## Given text
Now, interrogation is not just one thing. There are different schools of thought on this subject, as anyone researching it will quickly discern. It is hardly surprising that the process of interrogation cannot be boiled down to a single approach, due to its fundamentally paradoxical nature, to wit, that it attempts to get a criminal to confess to having committed crimes when any ‘normal’ cost-benefit analysis (a term I shall explain below) would indicate that they should either say nothing or lie.
Given that confessing and pleading guilty to a crime will often bring reductions in sentences and other special considerations too, there will be times when a criminal, faced in the interrogating room with the weight of the evidence against them, will see that the jig is up and that confessing is the optimal course of action (this is what I mean by a ‘normal’ cost-benefit analysis). This much is clear. However, we will concern ourselves in this essay with that type of situation in which the case of the police is far from made and much will depend on what they can get the suspect to admit to.

## Extracted data entries
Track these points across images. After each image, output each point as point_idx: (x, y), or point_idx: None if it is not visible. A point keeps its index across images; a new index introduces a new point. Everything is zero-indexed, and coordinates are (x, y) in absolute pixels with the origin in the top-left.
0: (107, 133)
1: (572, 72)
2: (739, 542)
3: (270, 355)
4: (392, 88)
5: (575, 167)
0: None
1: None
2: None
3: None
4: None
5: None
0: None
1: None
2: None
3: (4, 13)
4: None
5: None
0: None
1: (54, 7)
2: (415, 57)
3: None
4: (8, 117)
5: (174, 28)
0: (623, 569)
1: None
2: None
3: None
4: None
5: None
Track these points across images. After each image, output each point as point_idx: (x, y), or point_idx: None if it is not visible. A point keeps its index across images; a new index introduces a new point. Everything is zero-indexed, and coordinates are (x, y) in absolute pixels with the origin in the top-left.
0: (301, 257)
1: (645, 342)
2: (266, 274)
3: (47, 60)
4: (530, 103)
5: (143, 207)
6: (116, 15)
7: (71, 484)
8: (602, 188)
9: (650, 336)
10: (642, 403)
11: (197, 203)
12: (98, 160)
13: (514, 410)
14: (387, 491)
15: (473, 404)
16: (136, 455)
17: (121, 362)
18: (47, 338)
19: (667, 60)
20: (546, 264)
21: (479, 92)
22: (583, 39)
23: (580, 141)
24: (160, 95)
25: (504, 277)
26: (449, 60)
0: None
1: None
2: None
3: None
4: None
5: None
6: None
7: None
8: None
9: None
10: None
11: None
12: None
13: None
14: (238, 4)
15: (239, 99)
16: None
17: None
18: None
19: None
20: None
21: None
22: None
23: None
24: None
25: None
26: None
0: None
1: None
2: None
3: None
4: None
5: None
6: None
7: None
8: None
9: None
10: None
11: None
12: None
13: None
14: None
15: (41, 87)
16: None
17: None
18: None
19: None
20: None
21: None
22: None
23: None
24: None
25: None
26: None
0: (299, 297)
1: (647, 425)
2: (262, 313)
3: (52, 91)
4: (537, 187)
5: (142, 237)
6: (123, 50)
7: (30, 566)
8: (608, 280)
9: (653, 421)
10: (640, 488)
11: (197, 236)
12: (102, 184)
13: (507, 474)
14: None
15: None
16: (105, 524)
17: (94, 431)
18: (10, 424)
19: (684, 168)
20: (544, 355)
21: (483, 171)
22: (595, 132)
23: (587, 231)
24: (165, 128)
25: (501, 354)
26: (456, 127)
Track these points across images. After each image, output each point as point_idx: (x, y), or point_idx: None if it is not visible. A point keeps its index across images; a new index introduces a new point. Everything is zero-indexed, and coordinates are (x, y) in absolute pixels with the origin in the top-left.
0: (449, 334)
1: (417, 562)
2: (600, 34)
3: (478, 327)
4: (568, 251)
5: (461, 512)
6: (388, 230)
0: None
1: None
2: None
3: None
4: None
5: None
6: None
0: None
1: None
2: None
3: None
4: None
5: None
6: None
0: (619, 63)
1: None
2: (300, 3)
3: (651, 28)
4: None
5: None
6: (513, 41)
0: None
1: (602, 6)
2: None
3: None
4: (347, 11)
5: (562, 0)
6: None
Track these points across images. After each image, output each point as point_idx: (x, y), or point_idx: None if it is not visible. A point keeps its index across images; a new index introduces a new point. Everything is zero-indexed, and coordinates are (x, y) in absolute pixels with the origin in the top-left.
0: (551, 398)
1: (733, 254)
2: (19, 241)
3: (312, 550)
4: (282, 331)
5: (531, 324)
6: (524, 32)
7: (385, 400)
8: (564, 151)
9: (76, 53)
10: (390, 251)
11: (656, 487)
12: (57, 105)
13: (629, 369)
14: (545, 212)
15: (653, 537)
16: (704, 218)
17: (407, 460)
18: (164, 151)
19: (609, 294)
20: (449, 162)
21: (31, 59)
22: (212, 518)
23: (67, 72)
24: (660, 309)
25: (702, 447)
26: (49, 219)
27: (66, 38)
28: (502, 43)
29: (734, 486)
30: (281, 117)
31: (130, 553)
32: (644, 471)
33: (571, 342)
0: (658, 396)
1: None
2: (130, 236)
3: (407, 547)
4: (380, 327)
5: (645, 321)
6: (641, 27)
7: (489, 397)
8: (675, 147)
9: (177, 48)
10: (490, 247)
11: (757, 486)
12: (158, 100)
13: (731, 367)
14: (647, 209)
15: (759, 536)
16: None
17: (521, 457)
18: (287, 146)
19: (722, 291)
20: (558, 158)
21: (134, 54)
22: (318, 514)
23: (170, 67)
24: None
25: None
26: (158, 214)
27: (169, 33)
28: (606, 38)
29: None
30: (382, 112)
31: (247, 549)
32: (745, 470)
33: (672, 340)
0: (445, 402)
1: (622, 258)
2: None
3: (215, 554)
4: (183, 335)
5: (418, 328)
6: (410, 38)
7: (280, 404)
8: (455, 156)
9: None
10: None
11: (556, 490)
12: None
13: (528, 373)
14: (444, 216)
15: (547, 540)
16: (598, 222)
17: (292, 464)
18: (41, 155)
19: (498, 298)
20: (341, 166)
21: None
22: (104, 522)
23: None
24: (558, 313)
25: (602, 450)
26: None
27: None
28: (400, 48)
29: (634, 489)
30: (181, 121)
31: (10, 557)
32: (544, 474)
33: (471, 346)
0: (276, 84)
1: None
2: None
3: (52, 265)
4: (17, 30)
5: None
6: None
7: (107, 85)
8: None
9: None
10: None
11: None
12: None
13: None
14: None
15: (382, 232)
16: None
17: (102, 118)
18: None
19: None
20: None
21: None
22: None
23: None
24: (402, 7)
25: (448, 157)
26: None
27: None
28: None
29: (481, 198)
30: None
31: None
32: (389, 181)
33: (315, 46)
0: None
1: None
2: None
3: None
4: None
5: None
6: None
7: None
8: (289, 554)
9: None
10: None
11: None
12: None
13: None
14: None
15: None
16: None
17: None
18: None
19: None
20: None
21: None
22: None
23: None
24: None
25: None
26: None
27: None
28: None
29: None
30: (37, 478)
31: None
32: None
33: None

## Aim A
List each course of action that the interrogation passage names as open to a criminal being questioned.
## Aim B
According to the interrogation passage, what type of situation will the essay focus on?

## Right answer A
Confessing, saying nothing, lying

## Right answer B
One in which the police case is far from made and much depends on what they can get the suspect to admit to.